Parece coisa do "fim dos tempos", ou melhor, "sinal dos tempos". Notadamente evangélicas, as confissões que estão deixando para trás o cenário clássico das grandes e sóbrias construções, com uma cruz na cobertura e jardins bem-cuidados por todos os lados, nada mais estão fazendo do que respondendo a uma época em que abrir um prédio de mil metros quadrados apenas para o culto de domingo merece um cisma.

A novidade tem suas razões. As confissões evangélicas – às quais, segundo o IBGE, corresponde 20% da população curitibana –, estão se distanciando aos poucos do estilo "arrasa-quarteirão" que fez escola nos anos 90, crescendo cerca de 15% no país. Com exceção de alguns grupos neopentecostais, a febre passou e muitas igrejas viram seu público minguar ou migrar de um templo para outro. Sem fiéis saindo pela janela, os superespaços para culto precisam agora ser reinventados e responder aos anos 2000 – quando centros religiosos cada vez mais parecem funcionar como ONGs, abrindo de segunda a segunda, dividindo o calendário de serviços religiosos com creche, restaurante e livraria. O barracão e a portinha vêm a calhar.

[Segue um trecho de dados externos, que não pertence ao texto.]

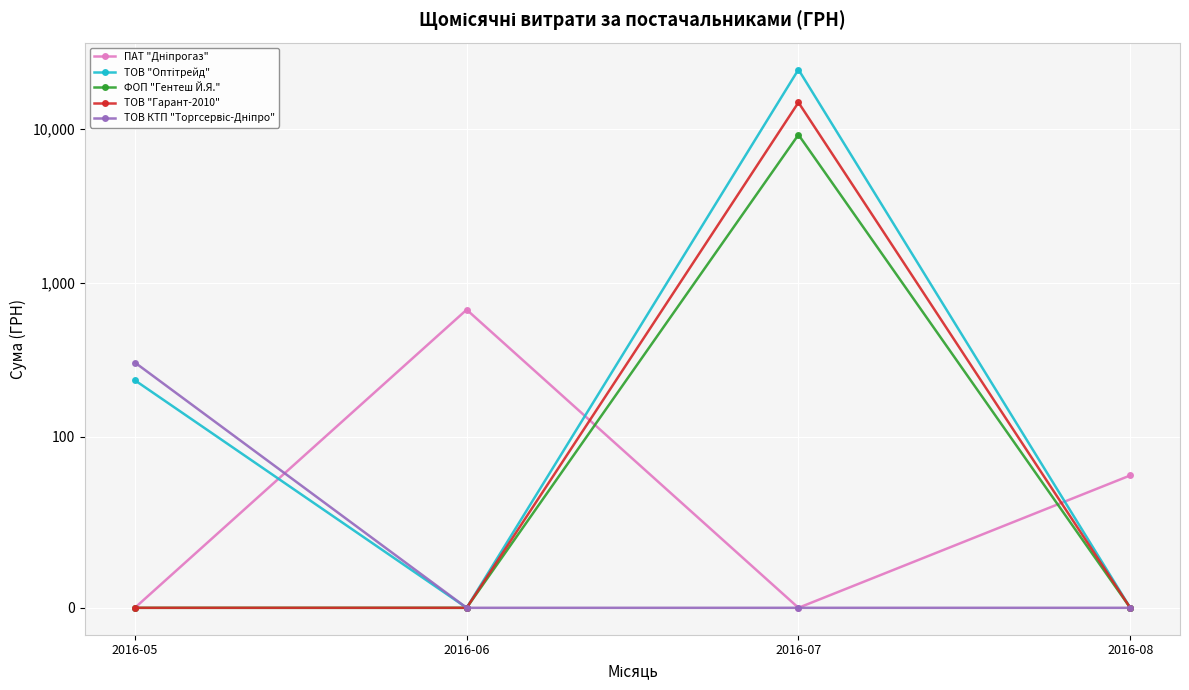

Read the ТОВ "Оптітрейд" value at 2016-05.

233.0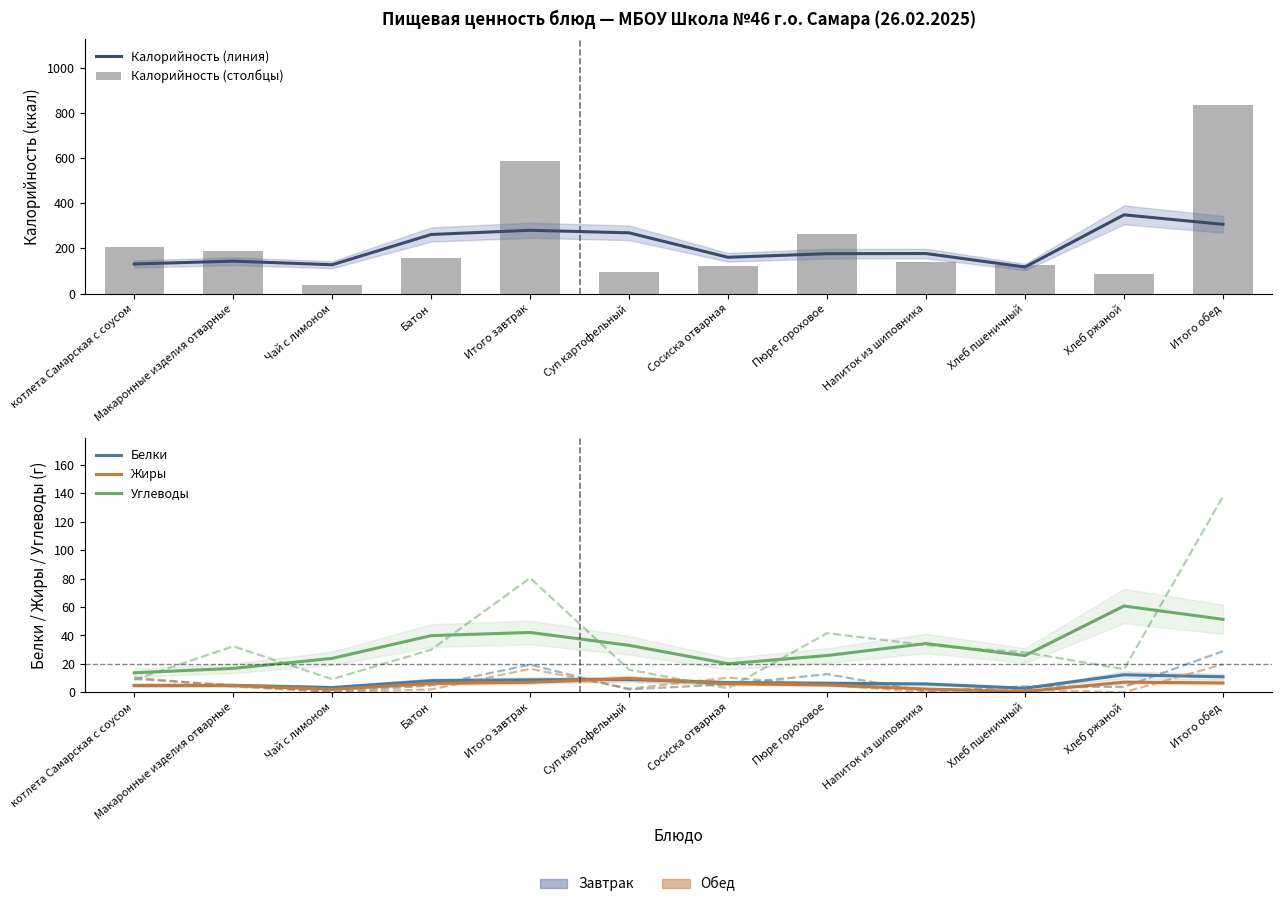

What is the label of the 3rd bar from the left?

Чай с лимоном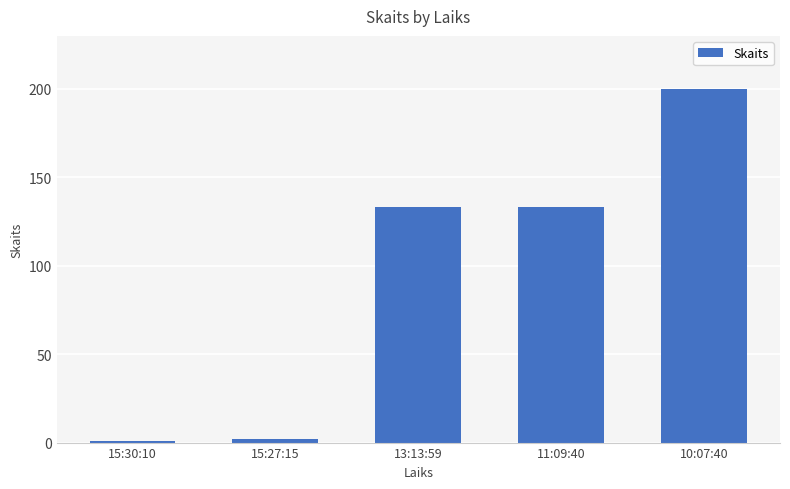

What is the change in value from 13:13:59 to 10:07:40?

+67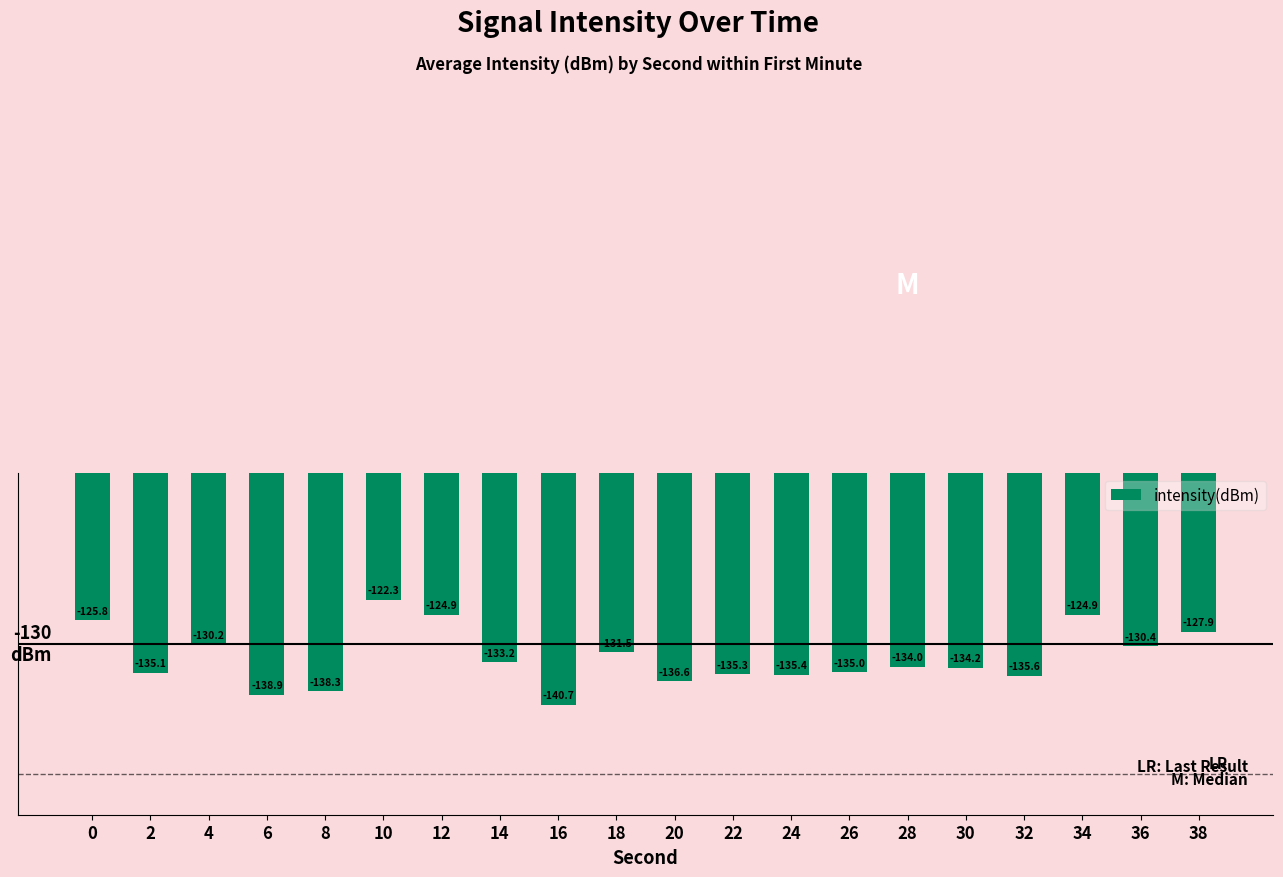

Reading left to right, list all the values displayed in this chart.

-125.8	-135.1	-130.2	-138.9	-138.3	-122.3	-124.9	-133.2	-140.7	-131.5	-136.6	-135.3	-135.4	-135.0	-134.0	-134.2	-135.6	-124.9	-130.4	-127.9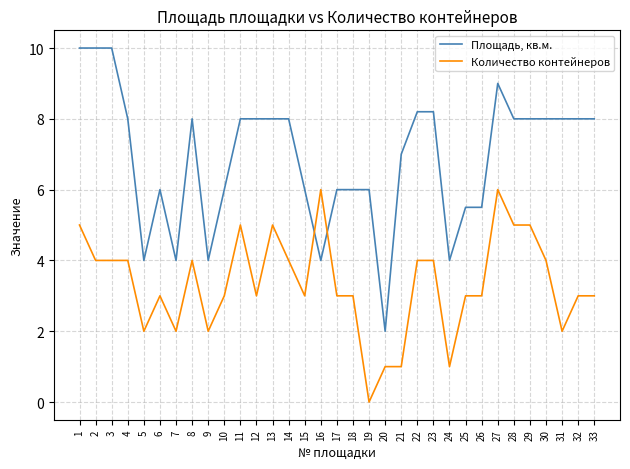

List the series in order of their peak value, lowest first.

Количество контейнеров, Площадь, кв.м.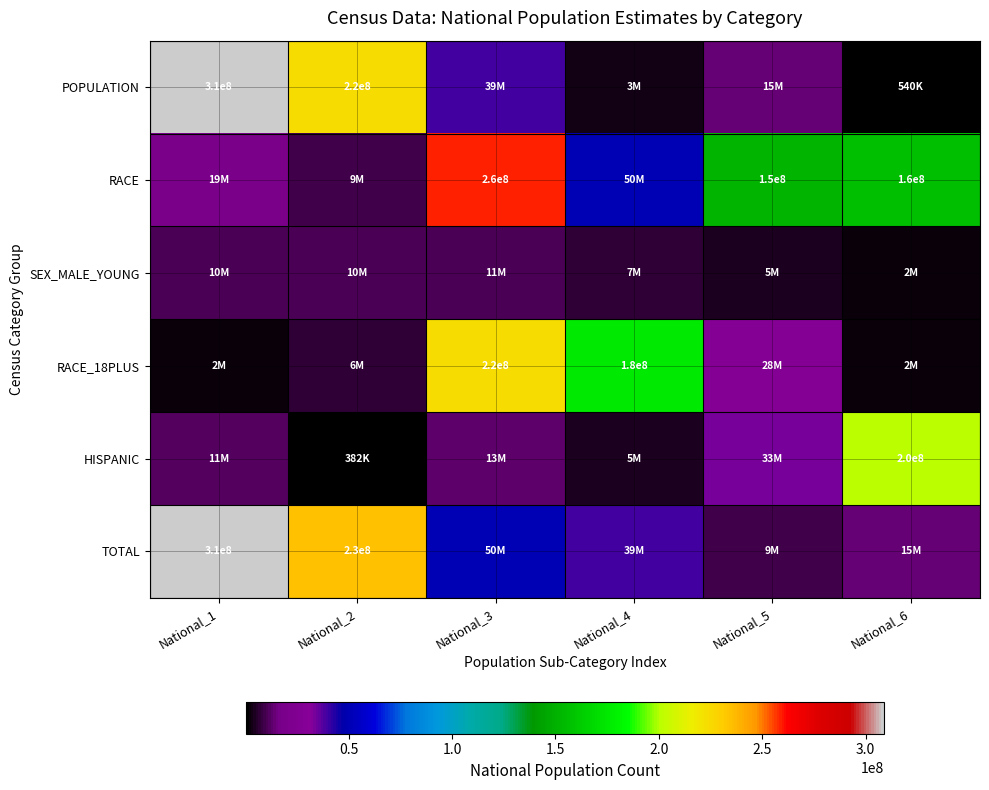

Is it true that TOTAL equals 99708179 at National_1?

False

Dados do Serviço de Evangelização para a América Latina (Sepal), uma das mais completas fontes de informação sobre os evangélicos no Brasil, indicam a existência de 188 mil igrejas protestantes no território nacional. Mesmo sendo muitos – cerca de 20% da população –, os irmãos e irmãs estão pulverizados em tantas confissões e endereços que caminhar em Pequim, sozinho e à noite, deve ser mais fácil do que entender tantos nomes e congregações. O próprio Sepal estima que se os quase 35 milhões de evangélicos brasileiros fossem divididos pelo número de templos no país, restariam 185 cabeças por endereço. Deve-se levar em conta, porém, que apenas 6,5% dos adeptos são assíduos nos cultos de domingo. Um rebanho modesto, quiçá mais exigente.

À revelia das evidências, os templos em espaços não-convencionais ainda não se tornaram assunto da hora entre os evangélicos. Poucos enxergam na profusão de geminados "lojinha-apê-templo" algo mais do que uma nuvem passageira, pois como qualquer empresário ou pai de família, os pastores querem mesmo é exorcizar o aluguel. "A construção do templo ainda é uma cultura muito forte entre os evangélicos, apesar das vantagens dos espaços multiuso, que permitem criar mais vínculos com os participantes. Mas tem uma questão econômica. Quanto custa, em cinco anos, um aluguel de R$ 2 mil ao mês?", acrescenta o pastor Paulo Roberto Quintino, 45 anos, secretário-executivo da Convenção Brasileira das Igre-jas Evangélicas Irmãos Menonitas (Cobim), órgão que congrega 40 igrejas, 40 congregações e cerca de 20 pastores missionários.

A pergunta é boa. O cálculo é fácil. Resta saber se a manobra radical das igrejas por espaços nunca dantes visitados não vai ser a cara dos evangélicos nos anos 2000. Em religião, como se sabe, dois mais dois não são igual a quatro.